This is a really good point. 

My initial reaction is: "So, this is different from anything else $ related how?". 

With RRSP it is capped, which pisses well to do people off I'm sure.  But to your point the RRSP cap is a good thing for John Q. Public. But the TFSA is also capped, so again I'm not sure there is much difference in the end.


----------



## AdamW (Apr 22, 2009)

ssimps said:


> Is it correct that it can not be put back until the following year though? So say if you withdraw $x from your TFSA in January 2010, you can not put back $x until January 1st 2011?
> 
> Thanks.


That is correct, you can withdraw at any point in the year but need to wait until the following calendar year to replace the funds. Your example above is how it would work.


----------



## sprocket1200 (Aug 21, 2009)

the OP mentions retirement income and not one person speaks about how TFSA income is NOT income tested against gov't programs (CPP, OAS, etc). The biggest benefit and it is simply ignored. The vast majority of Canadians do not understand the TFSA so no worries about them using it to its fullest.

As for ING, two years in a row now they have had the ISA accounts for TFSA at 3%. 6% is needed to make this three, pretty nice for just having the money sit.
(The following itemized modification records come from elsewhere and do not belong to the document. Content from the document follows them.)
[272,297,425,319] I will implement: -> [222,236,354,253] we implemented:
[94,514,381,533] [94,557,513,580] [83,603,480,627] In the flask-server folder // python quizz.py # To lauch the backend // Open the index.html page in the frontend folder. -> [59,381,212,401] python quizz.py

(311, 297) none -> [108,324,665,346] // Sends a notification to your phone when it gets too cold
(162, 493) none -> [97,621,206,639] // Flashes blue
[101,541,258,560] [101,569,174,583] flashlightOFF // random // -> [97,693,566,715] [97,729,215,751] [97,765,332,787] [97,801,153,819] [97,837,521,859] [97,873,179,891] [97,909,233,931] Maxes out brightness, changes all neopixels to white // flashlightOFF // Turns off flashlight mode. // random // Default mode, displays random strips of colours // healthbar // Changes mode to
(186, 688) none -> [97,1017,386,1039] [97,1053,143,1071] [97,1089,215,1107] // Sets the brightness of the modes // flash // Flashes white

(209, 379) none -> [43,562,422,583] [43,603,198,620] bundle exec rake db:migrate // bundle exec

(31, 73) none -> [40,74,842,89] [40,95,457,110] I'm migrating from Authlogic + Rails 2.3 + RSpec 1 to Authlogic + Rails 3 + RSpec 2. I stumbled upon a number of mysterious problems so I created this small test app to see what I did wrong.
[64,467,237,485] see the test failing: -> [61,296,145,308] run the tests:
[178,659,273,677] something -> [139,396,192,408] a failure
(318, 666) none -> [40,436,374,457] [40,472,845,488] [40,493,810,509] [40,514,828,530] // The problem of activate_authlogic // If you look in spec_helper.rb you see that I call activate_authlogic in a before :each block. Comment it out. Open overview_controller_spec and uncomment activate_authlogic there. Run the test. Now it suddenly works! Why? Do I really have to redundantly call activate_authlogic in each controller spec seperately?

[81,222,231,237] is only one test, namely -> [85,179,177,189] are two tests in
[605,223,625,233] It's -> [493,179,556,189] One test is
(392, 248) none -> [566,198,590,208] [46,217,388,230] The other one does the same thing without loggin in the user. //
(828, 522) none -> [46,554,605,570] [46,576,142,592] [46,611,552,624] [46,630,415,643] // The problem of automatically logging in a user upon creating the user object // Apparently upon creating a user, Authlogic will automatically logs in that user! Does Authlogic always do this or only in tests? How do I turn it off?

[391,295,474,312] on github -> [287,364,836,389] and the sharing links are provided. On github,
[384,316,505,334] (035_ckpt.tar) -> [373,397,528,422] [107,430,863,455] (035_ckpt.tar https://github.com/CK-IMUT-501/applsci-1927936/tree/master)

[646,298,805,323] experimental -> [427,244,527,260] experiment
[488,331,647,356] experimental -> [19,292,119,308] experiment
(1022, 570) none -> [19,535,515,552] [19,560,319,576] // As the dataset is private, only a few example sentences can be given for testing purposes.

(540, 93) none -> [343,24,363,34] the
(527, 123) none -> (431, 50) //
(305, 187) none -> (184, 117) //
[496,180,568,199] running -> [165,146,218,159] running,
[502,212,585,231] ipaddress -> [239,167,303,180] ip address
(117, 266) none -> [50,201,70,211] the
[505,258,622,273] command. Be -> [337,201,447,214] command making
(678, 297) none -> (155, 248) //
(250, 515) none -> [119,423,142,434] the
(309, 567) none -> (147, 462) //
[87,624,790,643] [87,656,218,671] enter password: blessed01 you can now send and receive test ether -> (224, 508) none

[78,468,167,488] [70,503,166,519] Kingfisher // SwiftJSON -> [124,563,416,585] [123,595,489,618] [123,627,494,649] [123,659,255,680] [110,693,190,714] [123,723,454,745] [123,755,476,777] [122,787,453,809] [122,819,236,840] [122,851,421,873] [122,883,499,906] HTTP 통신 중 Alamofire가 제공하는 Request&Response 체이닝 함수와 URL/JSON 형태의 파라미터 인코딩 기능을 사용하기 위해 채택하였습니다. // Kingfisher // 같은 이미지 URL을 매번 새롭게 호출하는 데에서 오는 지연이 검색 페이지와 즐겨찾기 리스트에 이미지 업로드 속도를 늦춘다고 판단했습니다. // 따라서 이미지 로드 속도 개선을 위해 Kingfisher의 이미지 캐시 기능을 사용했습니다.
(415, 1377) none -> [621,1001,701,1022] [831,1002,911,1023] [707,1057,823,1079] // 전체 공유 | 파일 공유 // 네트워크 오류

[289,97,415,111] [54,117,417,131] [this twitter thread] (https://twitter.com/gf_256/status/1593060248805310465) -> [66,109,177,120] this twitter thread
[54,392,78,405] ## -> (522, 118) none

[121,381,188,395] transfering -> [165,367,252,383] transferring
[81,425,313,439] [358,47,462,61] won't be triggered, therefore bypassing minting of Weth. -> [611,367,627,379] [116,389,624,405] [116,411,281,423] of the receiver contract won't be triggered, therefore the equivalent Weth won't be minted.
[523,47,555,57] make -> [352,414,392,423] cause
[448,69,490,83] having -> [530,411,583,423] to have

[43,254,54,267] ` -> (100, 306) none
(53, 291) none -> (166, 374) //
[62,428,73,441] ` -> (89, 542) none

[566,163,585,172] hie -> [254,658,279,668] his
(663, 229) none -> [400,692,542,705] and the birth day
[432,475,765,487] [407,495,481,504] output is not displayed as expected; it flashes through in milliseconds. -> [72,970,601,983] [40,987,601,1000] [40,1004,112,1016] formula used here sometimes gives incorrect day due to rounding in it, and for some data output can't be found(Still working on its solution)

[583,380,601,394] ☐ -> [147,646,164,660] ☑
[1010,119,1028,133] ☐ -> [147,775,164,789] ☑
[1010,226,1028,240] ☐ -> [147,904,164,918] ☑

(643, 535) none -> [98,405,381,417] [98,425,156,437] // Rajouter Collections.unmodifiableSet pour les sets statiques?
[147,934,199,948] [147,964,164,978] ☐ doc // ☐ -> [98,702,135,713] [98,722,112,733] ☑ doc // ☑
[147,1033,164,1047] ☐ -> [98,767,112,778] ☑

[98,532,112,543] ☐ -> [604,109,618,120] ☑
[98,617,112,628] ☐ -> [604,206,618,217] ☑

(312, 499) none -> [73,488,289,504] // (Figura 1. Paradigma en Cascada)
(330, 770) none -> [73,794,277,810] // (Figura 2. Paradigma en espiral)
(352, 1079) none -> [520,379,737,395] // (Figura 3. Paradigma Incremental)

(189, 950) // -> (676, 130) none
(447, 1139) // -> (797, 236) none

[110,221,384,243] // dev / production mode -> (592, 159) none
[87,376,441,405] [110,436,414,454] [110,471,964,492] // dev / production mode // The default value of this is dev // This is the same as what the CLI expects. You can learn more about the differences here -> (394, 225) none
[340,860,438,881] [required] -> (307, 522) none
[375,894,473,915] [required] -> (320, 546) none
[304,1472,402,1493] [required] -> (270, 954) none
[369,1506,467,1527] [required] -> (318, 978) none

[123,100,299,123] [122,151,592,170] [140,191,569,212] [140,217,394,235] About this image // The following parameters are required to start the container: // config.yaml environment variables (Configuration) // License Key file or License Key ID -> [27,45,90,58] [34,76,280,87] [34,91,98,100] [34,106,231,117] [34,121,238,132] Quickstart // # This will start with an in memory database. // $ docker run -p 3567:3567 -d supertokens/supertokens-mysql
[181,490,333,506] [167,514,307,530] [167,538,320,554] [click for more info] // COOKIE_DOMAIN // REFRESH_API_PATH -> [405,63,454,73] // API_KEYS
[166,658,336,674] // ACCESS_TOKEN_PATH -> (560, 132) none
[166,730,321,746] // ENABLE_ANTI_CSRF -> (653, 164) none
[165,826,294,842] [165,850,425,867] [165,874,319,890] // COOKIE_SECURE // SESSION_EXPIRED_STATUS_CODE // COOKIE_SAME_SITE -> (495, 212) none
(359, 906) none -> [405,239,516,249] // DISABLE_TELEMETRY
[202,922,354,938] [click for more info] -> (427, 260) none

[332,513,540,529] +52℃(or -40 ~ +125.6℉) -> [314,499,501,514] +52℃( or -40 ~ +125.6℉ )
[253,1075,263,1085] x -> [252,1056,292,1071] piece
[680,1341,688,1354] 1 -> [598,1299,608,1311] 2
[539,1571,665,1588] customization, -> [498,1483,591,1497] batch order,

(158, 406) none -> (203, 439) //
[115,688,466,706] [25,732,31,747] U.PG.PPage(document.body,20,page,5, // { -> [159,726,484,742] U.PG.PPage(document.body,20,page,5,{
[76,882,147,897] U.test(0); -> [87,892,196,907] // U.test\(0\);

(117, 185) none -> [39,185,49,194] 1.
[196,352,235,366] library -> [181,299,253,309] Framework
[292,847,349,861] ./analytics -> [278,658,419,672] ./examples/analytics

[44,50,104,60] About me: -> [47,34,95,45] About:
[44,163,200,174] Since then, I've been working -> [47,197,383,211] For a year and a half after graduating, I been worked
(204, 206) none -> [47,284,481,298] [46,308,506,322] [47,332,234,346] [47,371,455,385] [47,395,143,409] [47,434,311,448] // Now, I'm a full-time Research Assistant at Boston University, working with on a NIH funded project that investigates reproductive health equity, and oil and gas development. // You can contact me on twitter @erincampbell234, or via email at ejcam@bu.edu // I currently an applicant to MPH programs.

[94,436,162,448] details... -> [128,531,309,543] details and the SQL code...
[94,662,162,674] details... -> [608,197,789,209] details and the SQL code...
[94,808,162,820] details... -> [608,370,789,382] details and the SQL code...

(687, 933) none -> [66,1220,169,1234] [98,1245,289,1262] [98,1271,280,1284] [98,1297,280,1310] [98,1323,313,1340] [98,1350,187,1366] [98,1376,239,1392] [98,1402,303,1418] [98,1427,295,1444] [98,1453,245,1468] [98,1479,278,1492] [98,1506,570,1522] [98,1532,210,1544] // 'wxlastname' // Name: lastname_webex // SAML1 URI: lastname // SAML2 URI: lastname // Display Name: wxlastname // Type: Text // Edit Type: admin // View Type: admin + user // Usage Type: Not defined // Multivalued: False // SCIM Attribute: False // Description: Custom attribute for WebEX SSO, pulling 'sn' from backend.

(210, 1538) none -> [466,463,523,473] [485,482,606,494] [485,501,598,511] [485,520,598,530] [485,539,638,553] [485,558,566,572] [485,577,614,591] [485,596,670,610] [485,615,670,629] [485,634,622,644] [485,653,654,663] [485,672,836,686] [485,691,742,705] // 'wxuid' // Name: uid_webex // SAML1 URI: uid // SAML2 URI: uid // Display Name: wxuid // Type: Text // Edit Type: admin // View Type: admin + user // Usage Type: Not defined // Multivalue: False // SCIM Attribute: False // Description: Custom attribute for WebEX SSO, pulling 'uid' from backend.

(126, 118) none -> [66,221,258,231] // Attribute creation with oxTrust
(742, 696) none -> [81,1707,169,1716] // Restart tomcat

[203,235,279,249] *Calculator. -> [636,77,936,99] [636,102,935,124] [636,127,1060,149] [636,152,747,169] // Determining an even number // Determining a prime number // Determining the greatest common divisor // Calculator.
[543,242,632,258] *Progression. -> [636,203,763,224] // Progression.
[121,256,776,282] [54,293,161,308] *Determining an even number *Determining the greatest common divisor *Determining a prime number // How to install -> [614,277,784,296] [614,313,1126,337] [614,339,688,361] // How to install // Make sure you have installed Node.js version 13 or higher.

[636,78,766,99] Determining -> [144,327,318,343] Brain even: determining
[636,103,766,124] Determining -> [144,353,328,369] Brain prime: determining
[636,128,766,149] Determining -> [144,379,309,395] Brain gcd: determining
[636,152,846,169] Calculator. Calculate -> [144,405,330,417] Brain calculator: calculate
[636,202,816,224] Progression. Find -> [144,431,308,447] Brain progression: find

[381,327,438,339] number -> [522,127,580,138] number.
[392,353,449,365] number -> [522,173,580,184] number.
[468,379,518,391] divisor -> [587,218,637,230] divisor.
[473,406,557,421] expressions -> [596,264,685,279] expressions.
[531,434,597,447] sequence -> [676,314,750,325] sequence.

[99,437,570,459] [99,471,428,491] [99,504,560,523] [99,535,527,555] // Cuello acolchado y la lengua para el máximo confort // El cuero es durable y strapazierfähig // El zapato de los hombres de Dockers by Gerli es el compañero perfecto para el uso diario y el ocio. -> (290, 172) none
But of course it only sat while it was DCA'd in to the low cost mutual funds for an annual return of 20%. (yes, actual calculated) Certainly not as good as many people did, but not too bad either. Another benefit for ING, on Jan 1 at 1 second past midnight my money was in the TFSA. PLUS i get their double interest (not much this year) since Oct. 1.

No need to worry about gov't tax revenues in the future either. They will collect on CPP, OAS, etc., but the biggest tax gain will be all those gov't pensions!!! Much harder to hide and manipulate the income, just work until the numbers add up (no early retirement with full pension), then pay top tier taxes for the rest of your life. Nice!!


----------